Excerpt =>
-=-=-=-=-

America’s allies and enemies will take note of Biden’s low-priority defense budget
It has not gone without notice that the word “defense” did not appear in the Office of Management and Budget’s (OMB) “Fact Sheet” that accompanied the release of the fiscal year 2022 budget. There was no mention of “great power competition.” There was but one reference to China, supposedly a primary national security concern, in which the OMB merely stated that the “American Jobs Plan” would “position the United States to out-compete China.” Indeed, the thrust of the OMB statement was the budget’s focus on domestic challenges. Thus, in defining what it termed “our nation’s strength,” it outlined programs ranging from “historic investments in high-poverty schools,” to helping “to end the opioid crisis,” to “tackling the climate crisis,” to ending gun violence.
How allies, partners and adversaries will interpret the absence of any mention of classic concepts of national security is anyone’s guess.
The Department of Defense (DOD) budget itself reflects a number of inconsistencies, especially given the department’s stated focus on China’s emergence as a major competitor in East Asia. The DOD budget presentation rightly highlights the importance of supporting technological advances to outpace its leading Chinese (and Russian) competitors. To that end, the budget includes increased funding for artificial intelligence, quantum computing, 5G, hypersonics and other advanced technologies. Yet, these are all areas in which China, and, for that matter, Russia, have already made great strides. For example, both countries boast hypersonic weapons; the United States has none. We are spending money to catch up.

-=-=-=-=-

Listed entries =>
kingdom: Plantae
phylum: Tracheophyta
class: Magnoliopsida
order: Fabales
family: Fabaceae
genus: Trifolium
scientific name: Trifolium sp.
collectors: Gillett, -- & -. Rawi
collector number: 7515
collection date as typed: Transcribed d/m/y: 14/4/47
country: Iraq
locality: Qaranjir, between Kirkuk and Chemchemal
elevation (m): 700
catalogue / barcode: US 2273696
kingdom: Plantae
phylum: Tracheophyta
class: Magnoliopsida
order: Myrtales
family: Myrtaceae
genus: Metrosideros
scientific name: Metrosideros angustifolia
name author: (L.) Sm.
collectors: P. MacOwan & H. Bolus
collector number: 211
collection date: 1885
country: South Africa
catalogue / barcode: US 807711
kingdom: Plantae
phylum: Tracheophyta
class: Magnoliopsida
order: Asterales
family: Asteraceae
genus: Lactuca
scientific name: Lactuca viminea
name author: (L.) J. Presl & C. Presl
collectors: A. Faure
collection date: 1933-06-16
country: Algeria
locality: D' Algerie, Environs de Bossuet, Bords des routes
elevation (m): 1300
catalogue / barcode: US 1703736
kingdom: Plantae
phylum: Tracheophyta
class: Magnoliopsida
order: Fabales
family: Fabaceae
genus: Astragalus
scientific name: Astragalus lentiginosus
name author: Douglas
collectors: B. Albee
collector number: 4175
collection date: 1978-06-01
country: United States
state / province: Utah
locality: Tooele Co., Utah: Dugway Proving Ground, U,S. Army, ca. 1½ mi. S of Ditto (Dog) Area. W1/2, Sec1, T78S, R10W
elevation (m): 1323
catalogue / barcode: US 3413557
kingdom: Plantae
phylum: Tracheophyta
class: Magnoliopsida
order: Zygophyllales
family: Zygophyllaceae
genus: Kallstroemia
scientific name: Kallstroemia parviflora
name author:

-=-=-=-=-

The task =>
Can you copy word for word the part of the article on Biden's defense budget that opens with the words containing "How allies, partners" and closes with "to catch up."?

Exercise solution =>
How allies, partners and adversaries will interpret the absence of any mention of classic concepts of national security is anyone’s guess.
The Department of Defense (DOD) budget itself reflects a number of inconsistencies, especially given the department’s stated focus on China’s emergence as a major competitor in East Asia. The DOD budget presentation rightly highlights the importance of supporting technological advances to outpace its leading Chinese (and Russian) competitors. To that end, the budget includes increased funding for artificial intelligence, quantum computing, 5G, hypersonics and other advanced technologies. Yet, these are all areas in which China, and, for that matter, Russia, have already made great strides. For example, both countries boast hypersonic weapons; the United States has none. We are spending money to catch up.